Thank you in advance for your help

trendy · October 1, 2024, 9:13pm

Firewall is fine.

You need to do Policy Based Routing and you have 3 options:

mwan3 package
pbr package
a set of rules/routes for each internet connection.

You have 2 gateways, the lan and the amnezia. If you don't do policy routing all packets are forwarded to the lan gateway.
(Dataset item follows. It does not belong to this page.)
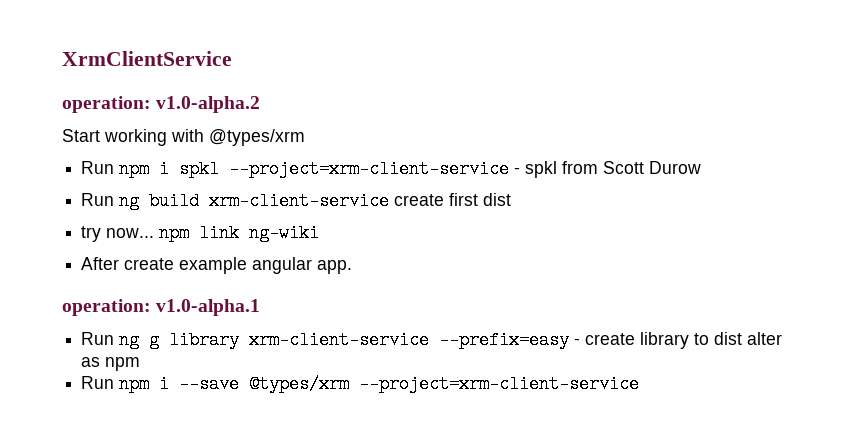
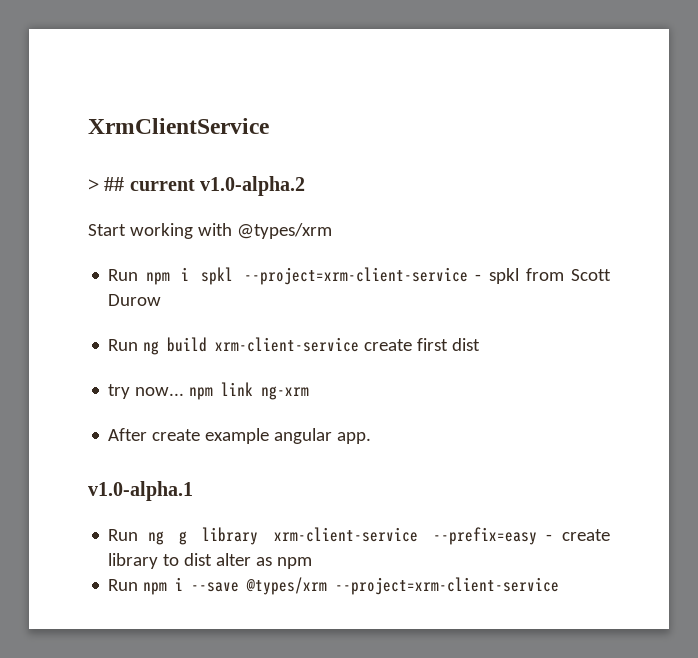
[62,96,151,113] operation: -> [88,177,195,191] > ## current
[249,224,320,242] ng-wiki -> [261,386,310,400] ng-xrm
[62,299,151,316] operation: -> (372, 438) none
With policy routing packets from vpn interface can use the gateway of amnezia.

Opscisa · October 1, 2024, 9:18pm

Please tell me how to do this through policies or pbr based on the existing configuration?

pavelgl · October 2, 2024, 6:47am

Given that the setup is based on guest wifi on a dumbAP, you shouldn't need pbr.

At first glance everything looks correct, except you missed the the option route_allowed_ips '1' in the peer section (which is really important).

Also, port 1 cannot be an untagged member of more than 1 vlan, so remove it from vlan1 (first make sure that port 1 is not used as an uplink to the main router).

Opscisa · October 2, 2024, 8:12am

Thank you very much!
You helped me again.

system · October 12, 2024, 8:13am

This topic was automatically closed 10 days after the last reply. New replies are no longer allowed.